BLOCO DE TEXTO:

============================================================

O valor desse imposto fixo seria de R$ 1,2 mil por mês. Trata-se de uma
insanidade tributária completa. Na contramão inclusive do que
pregavam liberais com juízo, como Adam Smith, que, em tese, estariam
ligados a este novo momento de Bolsonaro. Mas, no caso do candidato, a
máscara de liberal é recente
e feita sob medida para agradar o "mercado".
Outro famoso economista da equipe de Bolsonaro é Marcos Cintra.
Colunista da
Folha de S.Paulo
durante décadas, gastou muita tinta em defesa da
implementação de um imposto único no Brasil. Sua
ideia é criar
um tributo tal qual a antiga CPMF, incidente sobre movimentação
financeira, com alíquota de 2,81%. O próprio Paulo Guedes falou
sobre esse novo imposto
nesta semana
.
Além dos problemas microeconômicos gerados por esse tipo de
imposto, como o estímulo ao uso de dinheiro vivo para fugir da
tributação e sua incidência "em cascata" (isto
é, incide sobre várias etapas na circulação de um
produto), ele também cria uma nova penalização para os
mais pobres, que acabam pagando a mesma taxa do que a parcela mais rica da
população.
Não é justo, nem moral, que os cidadãos paguem todos uma
mesma alíquota de imposto. Imagine que o governo fixe um imposto
único de 10% sobre os rendimentos de todos os cidadãos.
No caso de uma pessoa que ganha um salário mínimo de R$
1.000, para simplificar a conta isso significa entregar R$ 100 todos os
meses ao governo. Dinheiro que fará falta para comprar um botijão
de gás, comprar um quilo de carne, uma roupa nova e outras necessidades
básicas.
Agora imagine a pessoa que ganha R$ 10 mil por mês. Nesse caso, os R$
1.000 entregues ao governo, ainda que façam falta, não
comprometerão a subsistência do indivíduo como no primeiro
caso. Essa pessoa já pagou aluguel, já se alimentou, já se
vestiu de modo satisfatório com os R$ 9 mil que lhe restam.
O plano da equipe econômica de Bolsonaro fala ainda na
criação de um imposto de renda negativo. Essa ideia, tal qual a
implementação de um imposto fixo como proposto por Sachsida,
é curiosidade presente apenas nas páginas dos manuais de
Economia. Nenhum país do mundo jamais implementou tais medidas.
Bolsonaro ainda propõe a criação de uma carteira de
trabalho "verde e amarela", alternativa à carteira azul
tradicional. Nessa nova carteira, cuja aderência seria voluntária,
"o contrato individual prevalece sobre a CLT". O documento alerta que
seriam preservados os "direitos constitucionais" ressalva de
pouco valor, já que o general Mourão, vice da chapa, parece andar
flertando com a ideia de
escrever uma nova Constituição
.
No atual ambiente de alto desemprego, o poder de barganha dos trabalhadores
fica severamente reduzido. Por isso, temos razões para acreditar que
antes de ser a escolha do empregado, tal carteira será um
imposição dos patrões, notadamente para aqueles
trabalhadores mais pobres, menos qualificados e mais vulneráveis.

============================================================

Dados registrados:
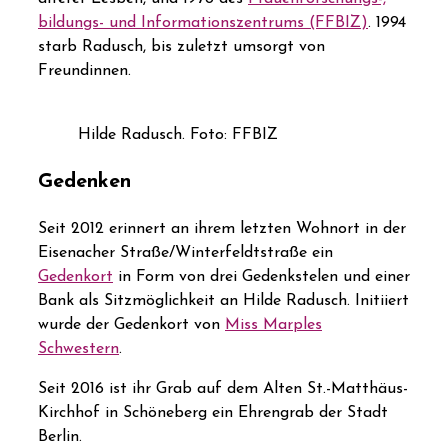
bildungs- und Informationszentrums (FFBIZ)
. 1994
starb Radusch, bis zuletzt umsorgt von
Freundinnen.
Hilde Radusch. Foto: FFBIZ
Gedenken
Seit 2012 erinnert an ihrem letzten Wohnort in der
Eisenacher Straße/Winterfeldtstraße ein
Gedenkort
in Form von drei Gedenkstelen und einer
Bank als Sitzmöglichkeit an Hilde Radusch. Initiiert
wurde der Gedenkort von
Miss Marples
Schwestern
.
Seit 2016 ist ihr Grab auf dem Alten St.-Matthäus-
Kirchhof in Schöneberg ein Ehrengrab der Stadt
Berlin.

============================================================

EXERCÍCIOS:
A: No texto sobre o plano econômico de Bolsonaro, qual seria a alíquota do tributo sobre movimentação financeira que Marcos Cintra defende?
B: Liste todas as pessoas citadas pelo nome no texto sobre o plano econômico de Bolsonaro.
C: Transcreva do texto sobre o plano econômico de Bolsonaro o trecho entre "Além dos problemas" e "todos os cidadãos.", incluindo os dois.

RESPOSTAS:
A: 2,81%.

B: Bolsonaro, Adam Smith, Marcos Cintra, Paulo Guedes, Sachsida, Mourão

C:
Além dos problemas microeconômicos gerados por esse tipo de
imposto, como o estímulo ao uso de dinheiro vivo para fugir da
tributação e sua incidência "em cascata" (isto
é, incide sobre várias etapas na circulação de um
produto), ele também cria uma nova penalização para os
mais pobres, que acabam pagando a mesma taxa do que a parcela mais rica da
população.
Não é justo, nem moral, que os cidadãos paguem todos uma
mesma alíquota de imposto. Imagine que o governo fixe um imposto
único de 10% sobre os rendimentos de todos os cidadãos.